Requisitos del ejercicio:
**1)** Reproduce tal cual el fragmento del texto sobre La Paz que va entre "No es alegre, ni" y "cielos de La Paz.", ambos incluidos.
**2)** Nombra todas las ciudades, aparte de La Paz, que menciona el texto sobre La Paz.
**3)** Retoma el texto sobre La Paz a partir de su última oración y continúalo.

Fragmento citado:
=-=-=-=-=
Y sus habitantes, esos indios mustios, silenciosos, como dormidos, que ni a alzar la cabeza se atreven, están también convencidos de que el Sino, un Destino que nadie torcerá, se ha apoderado de ellos y los encierra entre sus dedos, sin que nunca, por más que lo intenten, puedan escapar.

No es alegre, ni aun viva La Paz y, sin dejar de poseer una indudable belleza, es una belleza inquietante, y el extraño —a la vez atraído y rechazado— siente deseos de permanecer allí, de esperar que algo ocurra, porque algo habrá de ocurrir, pero, al propio tiempo, le invade el ansia de salir, de huir de tantas sombras —tantas sombras humanas, tantas sombras fantasmagóricas— que cruzan por las calles o por los cielos de La Paz.

Sombras son cada uno de sus quinientos mil habitantes o, al menos, cada uno de sus indios, indios aymará de pura raza, de rostro oscuro, de nariz aguileña, de ojos que resultan a la vez penetrantes y turbios y que jamás sostienen la mirada; que parecen ajenos a cuanto les rodea, que se diría que no habitan este mundo, sino tan sólo su secreto mundo interior; sus propios pensamientos.

Hombres vestidos de oscuro, también oscuras las mujeres, indefectiblemente tocadas con un curioso bombín —¿por qué no podrán vivir sin él las mujeres andinas?— y todos van y vienen, y una triste india toma asiento en la acera de cualquier calle —no importa que sea o no céntrica—, coloca ante sí un cesto repleto de dulces o empanadas que ha hecho ella misma, y espera, paciente, como esperan pacientes otras miles como ella que venden de todo: frutas, verduras, refrescos, cigarrillos, zapatos, telas, jabones e incluso guisos —guisos de no sé qué, cuyo olor repugna—, y así invaden las aceras y las plazas, y es ese casi el único comercio existente y posible en La Paz; pues allí compran los indios, que jamás buscan un local cerrado, y se alimentan de esos dulces caseros, de esas empanadas y de cuantas cosas pueden obtener al aire libre Ese es el comercio de un país cuyas gentes tienen uno de los más bajos niveles adquisitivos del mundo, y es pena tener que confesarlo, La Paz constituye, sin duda, uno de los lugares en que he visto una miseria más acusada y, aunque en ciudades como Lagos, Ibadán, Dakar, e incluso algunas marroquíes, haya encontrado a veces barrios más pobres y de peores condiciones de vida, otros, sin embargo, aparecen florecientes, mientras que en La paz, el conjunto es de extrema languidez, como si tan sólo se subsistiera sin la menor esperanza, sin posibilidades de que nadie alcance la fortuna, porque el país no dispone de recursos y porque sus habitantes —esa mayoría indígena— parecen carecer también de espíritu; del espíritu que les haga buscar su propio progreso y su bienestar. Son una raza que no desea más que ir viviendo, vegetar, y no aspira a nada, como ocurre en muchos países africanos; como se puede ver sobre todo en Marruecos, donde los individuos parecen aquejados de una extraña enfermedad, un sentimiento de fatalismo en el que no esperan poder llegar a más con sus solas fuerzas.
=-=-=-=-=
Datos proporcionados:
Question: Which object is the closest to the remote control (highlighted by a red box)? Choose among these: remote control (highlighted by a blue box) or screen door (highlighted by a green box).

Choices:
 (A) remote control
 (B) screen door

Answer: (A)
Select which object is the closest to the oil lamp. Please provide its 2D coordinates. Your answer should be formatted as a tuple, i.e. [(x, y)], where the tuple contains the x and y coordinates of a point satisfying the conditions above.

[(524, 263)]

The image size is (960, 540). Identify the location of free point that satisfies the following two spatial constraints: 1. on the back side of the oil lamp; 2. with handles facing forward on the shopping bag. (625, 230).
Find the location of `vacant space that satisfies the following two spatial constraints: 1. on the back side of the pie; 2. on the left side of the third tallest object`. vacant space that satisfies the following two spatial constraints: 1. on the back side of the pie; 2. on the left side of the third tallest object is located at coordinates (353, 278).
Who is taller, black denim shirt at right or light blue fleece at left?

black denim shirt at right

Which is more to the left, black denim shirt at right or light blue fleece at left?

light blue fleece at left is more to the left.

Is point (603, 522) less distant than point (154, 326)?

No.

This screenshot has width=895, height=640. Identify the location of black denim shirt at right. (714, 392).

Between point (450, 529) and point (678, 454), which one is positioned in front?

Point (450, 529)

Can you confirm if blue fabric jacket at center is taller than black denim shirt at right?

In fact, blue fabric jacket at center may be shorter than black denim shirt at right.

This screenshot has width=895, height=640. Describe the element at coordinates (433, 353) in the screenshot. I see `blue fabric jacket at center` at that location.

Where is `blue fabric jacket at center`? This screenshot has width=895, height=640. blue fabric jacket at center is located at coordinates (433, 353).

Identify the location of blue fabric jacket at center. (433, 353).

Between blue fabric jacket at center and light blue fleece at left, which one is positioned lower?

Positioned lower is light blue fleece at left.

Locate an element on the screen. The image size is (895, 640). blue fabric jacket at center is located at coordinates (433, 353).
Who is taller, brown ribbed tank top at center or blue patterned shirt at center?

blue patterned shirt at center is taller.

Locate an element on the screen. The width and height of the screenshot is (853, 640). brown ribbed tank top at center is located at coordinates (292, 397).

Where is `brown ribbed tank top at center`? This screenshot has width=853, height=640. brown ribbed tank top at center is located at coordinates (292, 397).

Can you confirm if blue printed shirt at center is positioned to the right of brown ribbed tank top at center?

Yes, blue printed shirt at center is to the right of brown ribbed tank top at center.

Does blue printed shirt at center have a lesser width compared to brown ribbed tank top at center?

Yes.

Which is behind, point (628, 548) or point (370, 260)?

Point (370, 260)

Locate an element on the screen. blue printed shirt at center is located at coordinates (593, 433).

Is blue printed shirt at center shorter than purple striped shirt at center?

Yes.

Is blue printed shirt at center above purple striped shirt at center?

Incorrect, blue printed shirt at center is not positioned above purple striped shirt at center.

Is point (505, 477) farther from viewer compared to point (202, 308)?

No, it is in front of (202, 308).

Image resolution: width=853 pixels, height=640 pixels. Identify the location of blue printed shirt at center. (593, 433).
=-=-=-=-=
Respuestas del ejercicio:
**1)**
No es alegre, ni aun viva La Paz y, sin dejar de poseer una indudable belleza, es una belleza inquietante, y el extraño —a la vez atraído y rechazado— siente deseos de permanecer allí, de esperar que algo ocurra, porque algo habrá de ocurrir, pero, al propio tiempo, le invade el ansia de salir, de huir de tantas sombras —tantas sombras humanas, tantas sombras fantasmagóricas— que cruzan por las calles o por los cielos de La Paz.

**2)** Lagos, Ibadán y Dakar.

**3)**
En Bolivia existe una minoría —criolla o descendiente de españoles en su mayor parte— que lucha y se esfuerza para que su país se coloque a la altura de sus vecinos, del resto del mundo, pero que se estrella siempre, indefectiblemente, contra la pasividad, la tristeza, la falta de carácter y decisión de esa gran masa indígena de la que se podría decir que perdió hace mucho tiempo el ansia de vivir o de superarse, como si creyeran que desde el día que fueron conquistados, que dejaron de ser por completo señores de sus tierras, ya nada mereciera la pena, sin olvidar lo ocurrido y sin comprender tampoco que todo ha cambiado; que son una nación libre e independiente que tiene ahora que luchar —más que nunca— por sí misma.